GIVEN REQUEST> Output the lines of the listing below, from its start through the line containing "322, 1181, 351]", as a JSON list of strings with one string per line and blank lines omitted. Leave the pictures out of the answer.

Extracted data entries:
***
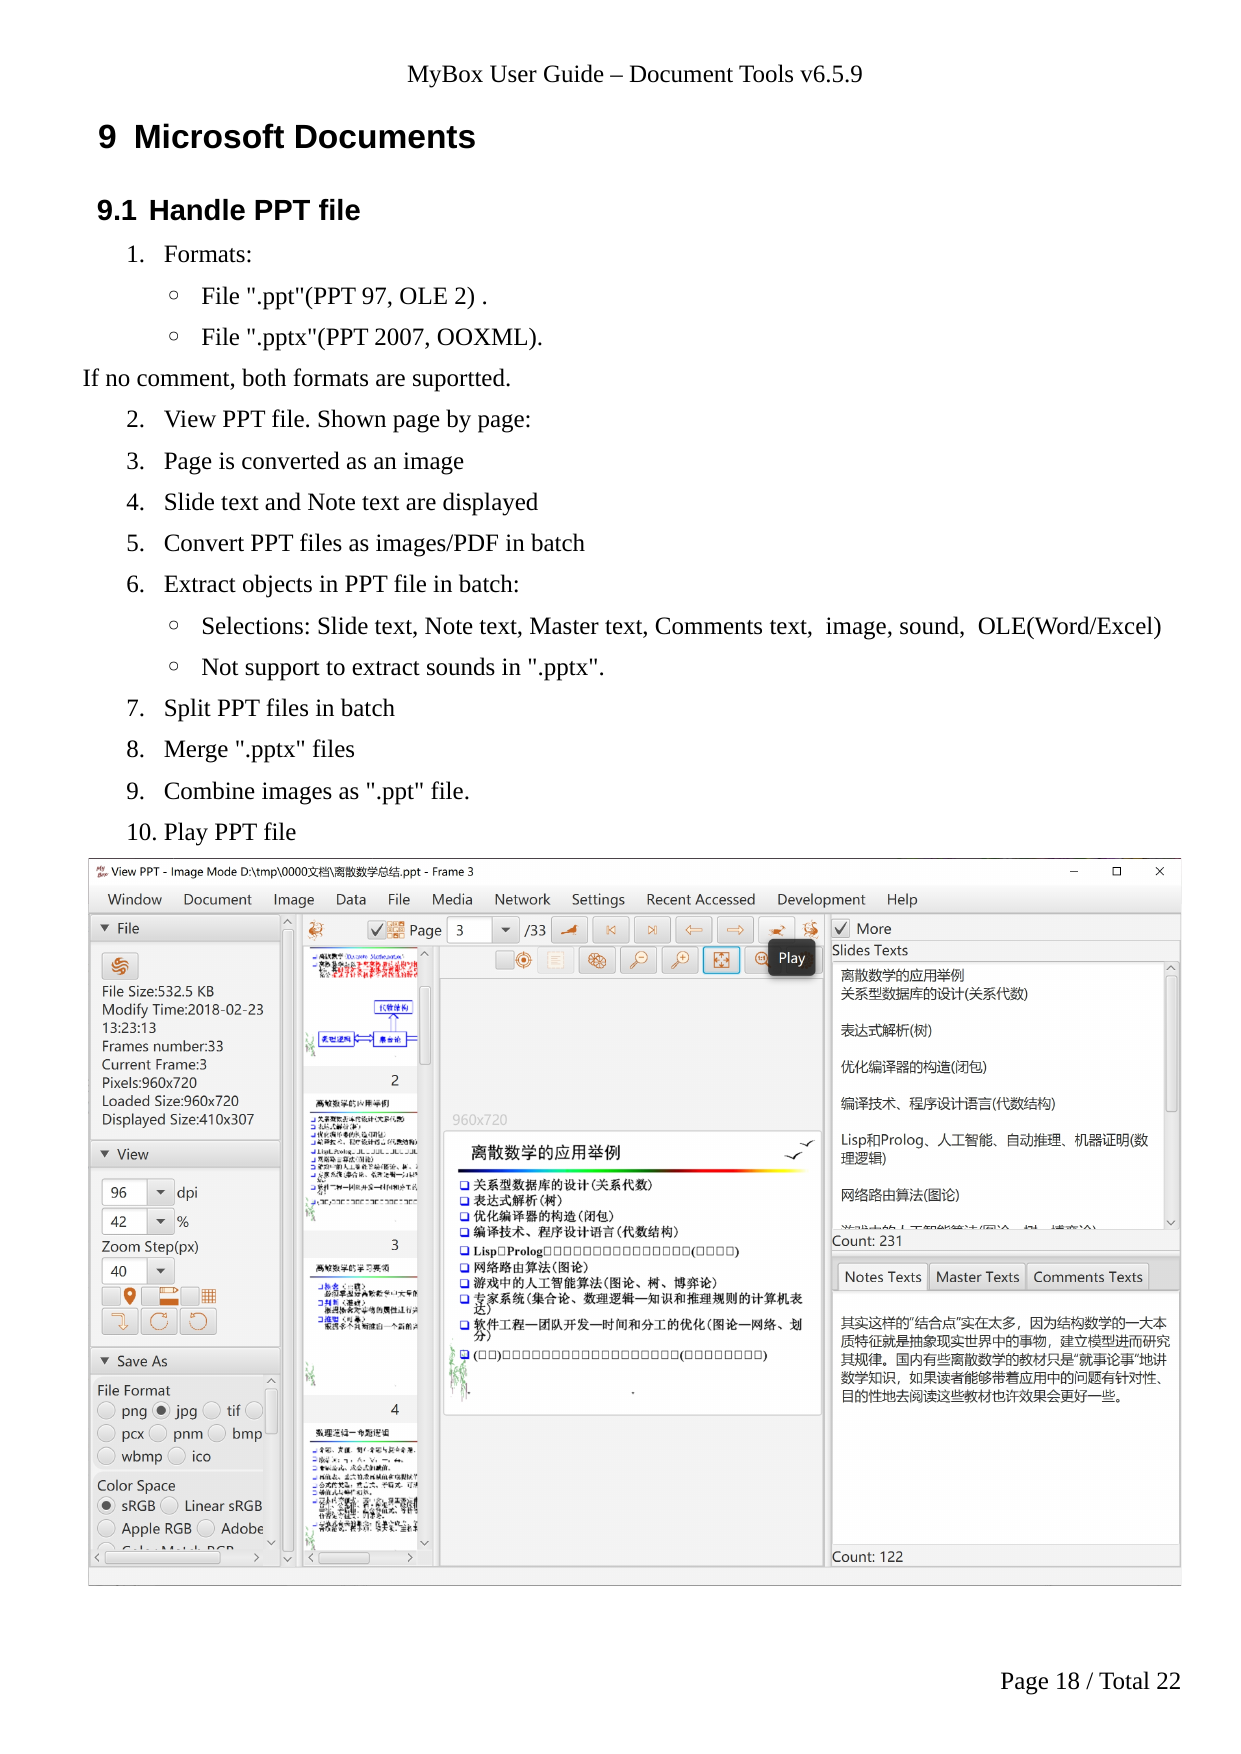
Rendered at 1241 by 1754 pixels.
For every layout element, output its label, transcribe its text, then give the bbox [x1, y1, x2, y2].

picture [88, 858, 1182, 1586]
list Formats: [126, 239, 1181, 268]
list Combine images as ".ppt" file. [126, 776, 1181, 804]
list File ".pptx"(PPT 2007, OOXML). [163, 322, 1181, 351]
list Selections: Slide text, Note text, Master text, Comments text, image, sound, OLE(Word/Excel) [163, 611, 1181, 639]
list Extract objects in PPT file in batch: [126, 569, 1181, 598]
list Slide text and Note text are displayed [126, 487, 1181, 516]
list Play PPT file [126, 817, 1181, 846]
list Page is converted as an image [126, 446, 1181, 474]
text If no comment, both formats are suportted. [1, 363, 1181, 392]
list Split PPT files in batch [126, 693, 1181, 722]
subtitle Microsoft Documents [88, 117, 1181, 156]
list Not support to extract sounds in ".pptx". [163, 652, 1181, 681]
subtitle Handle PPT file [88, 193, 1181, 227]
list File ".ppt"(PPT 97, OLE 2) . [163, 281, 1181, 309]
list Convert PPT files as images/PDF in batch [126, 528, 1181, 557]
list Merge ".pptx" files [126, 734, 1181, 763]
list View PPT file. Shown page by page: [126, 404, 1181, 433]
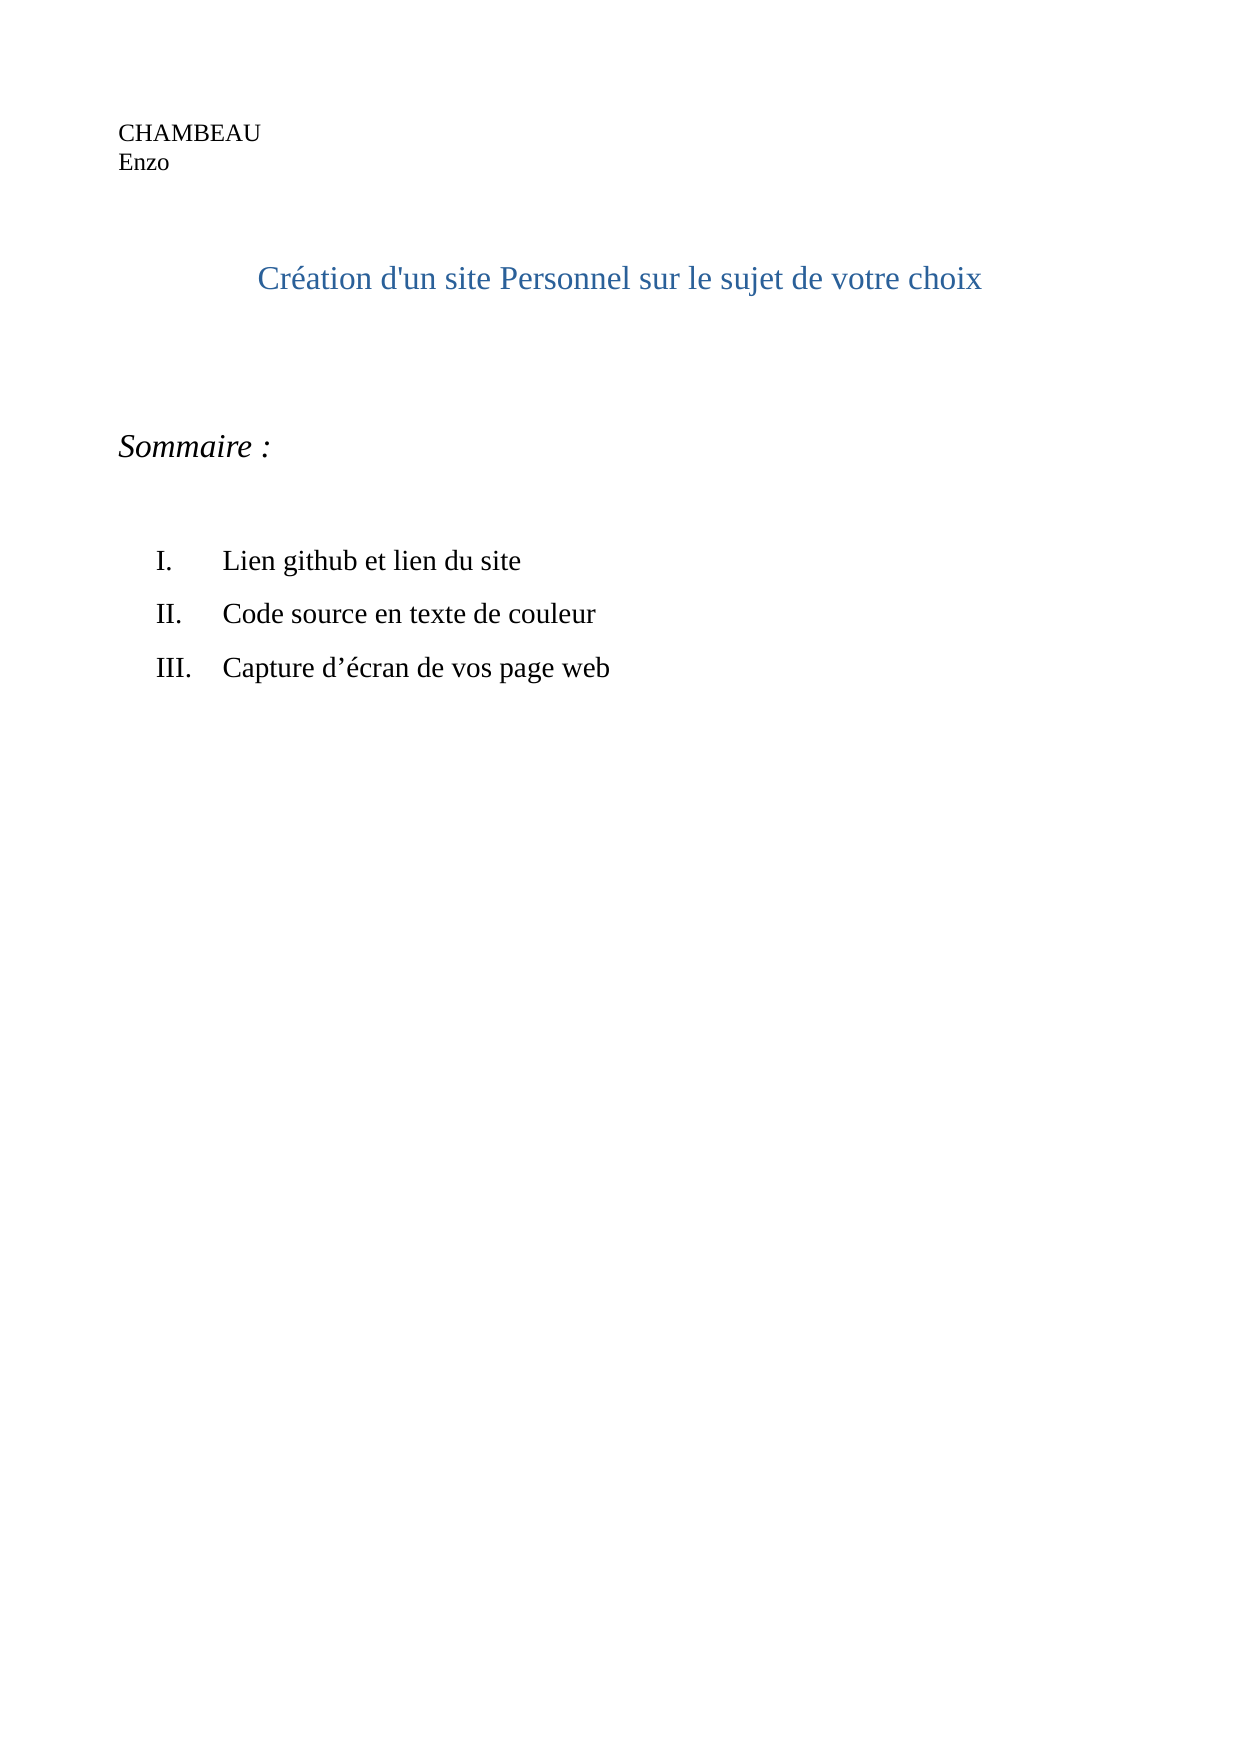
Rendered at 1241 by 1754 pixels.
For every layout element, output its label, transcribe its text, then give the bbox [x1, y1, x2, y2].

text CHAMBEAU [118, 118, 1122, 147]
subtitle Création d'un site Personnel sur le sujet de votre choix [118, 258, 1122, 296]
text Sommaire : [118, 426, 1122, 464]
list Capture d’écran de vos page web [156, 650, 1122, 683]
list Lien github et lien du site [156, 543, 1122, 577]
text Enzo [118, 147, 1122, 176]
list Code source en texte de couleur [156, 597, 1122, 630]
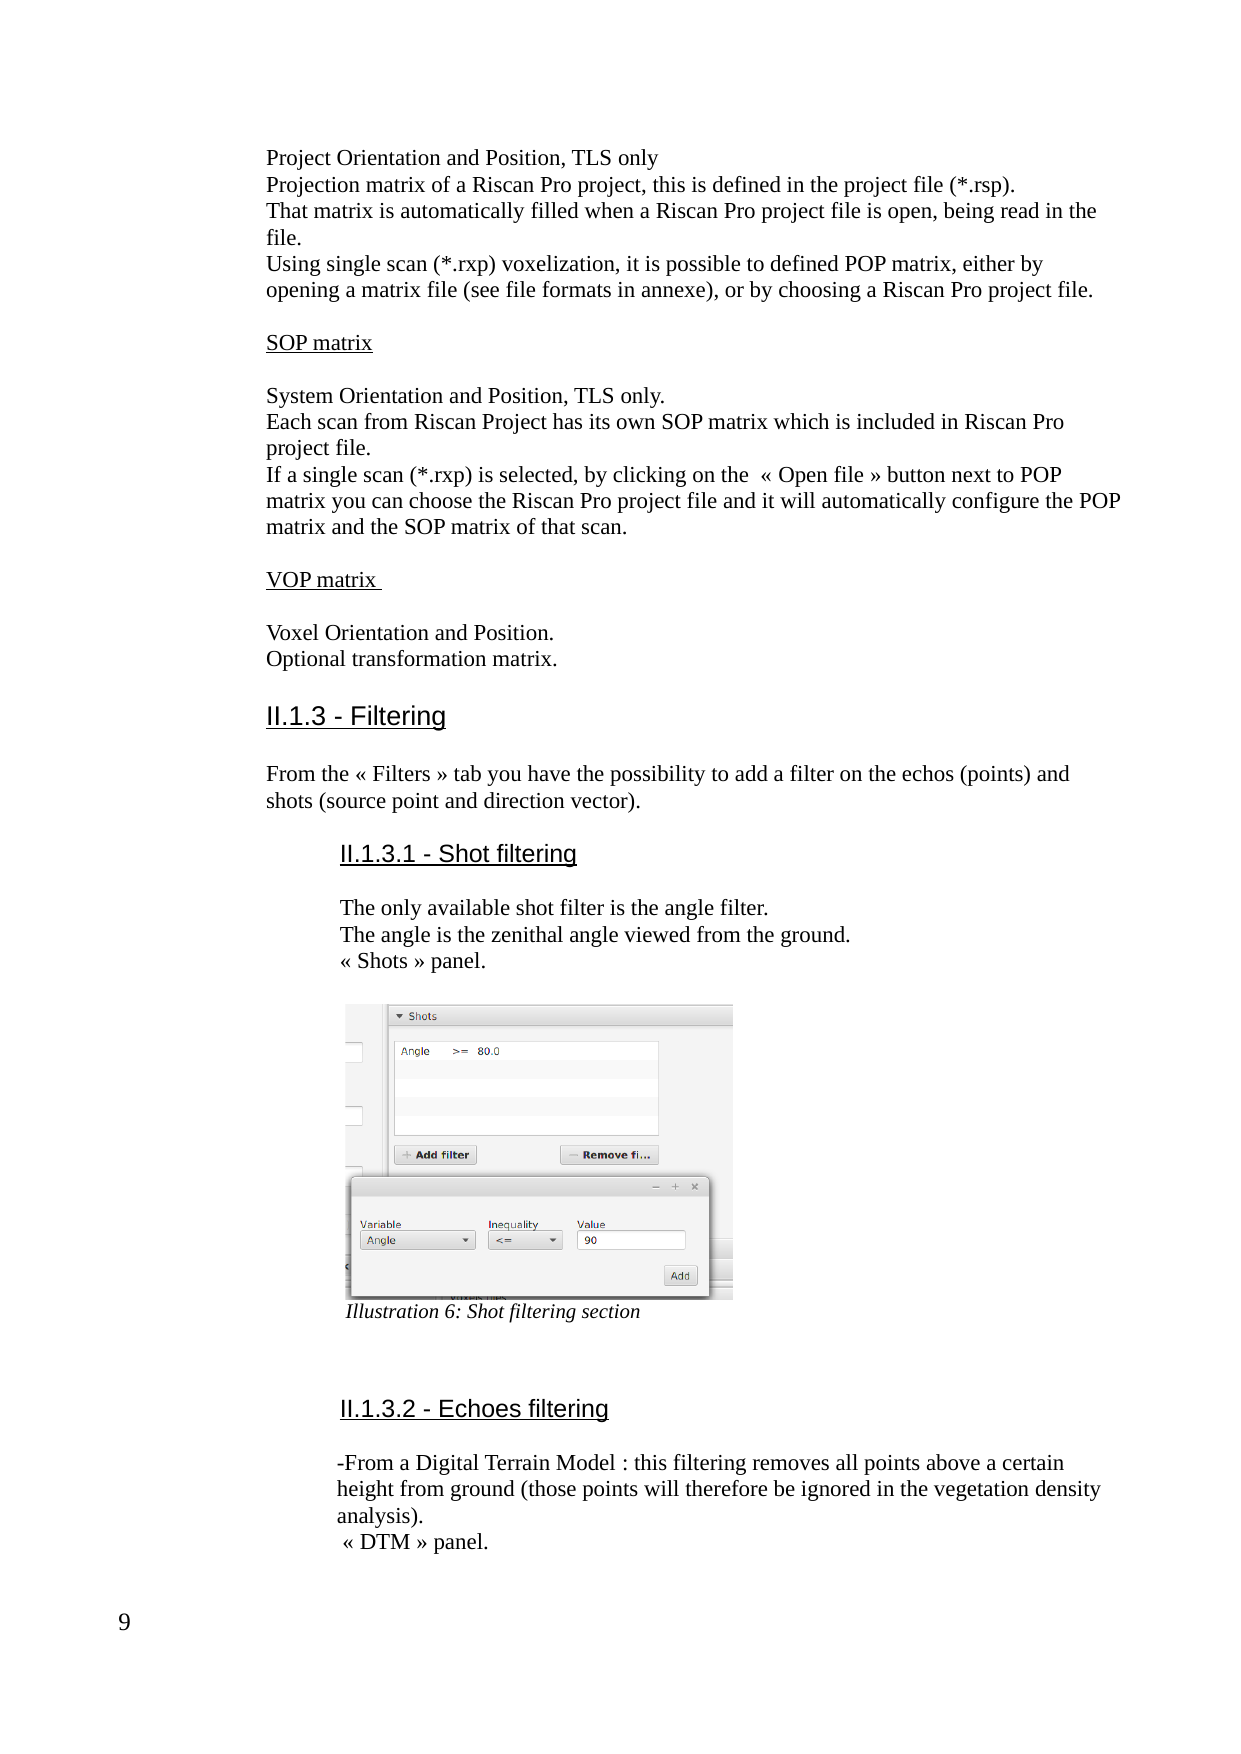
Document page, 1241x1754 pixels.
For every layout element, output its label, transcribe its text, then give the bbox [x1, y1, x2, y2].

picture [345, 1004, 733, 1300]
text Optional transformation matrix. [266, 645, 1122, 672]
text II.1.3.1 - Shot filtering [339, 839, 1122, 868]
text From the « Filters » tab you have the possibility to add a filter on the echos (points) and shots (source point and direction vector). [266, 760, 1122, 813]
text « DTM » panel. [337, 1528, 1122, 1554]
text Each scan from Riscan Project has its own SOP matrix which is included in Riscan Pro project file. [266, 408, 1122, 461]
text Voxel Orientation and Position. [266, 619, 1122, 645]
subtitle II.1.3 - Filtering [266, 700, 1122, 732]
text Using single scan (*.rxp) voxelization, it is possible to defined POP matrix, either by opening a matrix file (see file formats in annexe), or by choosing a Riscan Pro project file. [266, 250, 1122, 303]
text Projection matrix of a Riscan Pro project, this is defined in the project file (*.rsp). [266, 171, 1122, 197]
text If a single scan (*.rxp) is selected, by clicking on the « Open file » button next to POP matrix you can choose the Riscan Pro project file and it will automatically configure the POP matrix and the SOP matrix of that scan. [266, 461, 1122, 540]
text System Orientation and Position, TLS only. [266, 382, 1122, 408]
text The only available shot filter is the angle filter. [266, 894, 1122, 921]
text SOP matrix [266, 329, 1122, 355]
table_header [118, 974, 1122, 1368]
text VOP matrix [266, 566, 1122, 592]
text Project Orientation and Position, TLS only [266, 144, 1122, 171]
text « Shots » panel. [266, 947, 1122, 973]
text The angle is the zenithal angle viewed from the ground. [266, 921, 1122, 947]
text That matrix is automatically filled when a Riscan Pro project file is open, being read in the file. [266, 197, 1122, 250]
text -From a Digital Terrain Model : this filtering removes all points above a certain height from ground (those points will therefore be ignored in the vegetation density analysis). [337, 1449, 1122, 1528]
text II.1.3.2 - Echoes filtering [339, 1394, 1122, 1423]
***
RESULT BELOW>
[
  "Rendered at 1241 by 1754 pixels.",
  "For every layout element, output its label, transcribe its text, then give the bbox [x1, y1, x2, y2].",
  "picture [88, 858, 1182, 1586]",
  "list Formats: [126, 239, 1181, 268]",
  "list Combine images as \".ppt\" file. [126, 776, 1181, 804]",
  "list File \".pptx\"(PPT 2007, OOXML). [163, 322, 1181, 351]"
]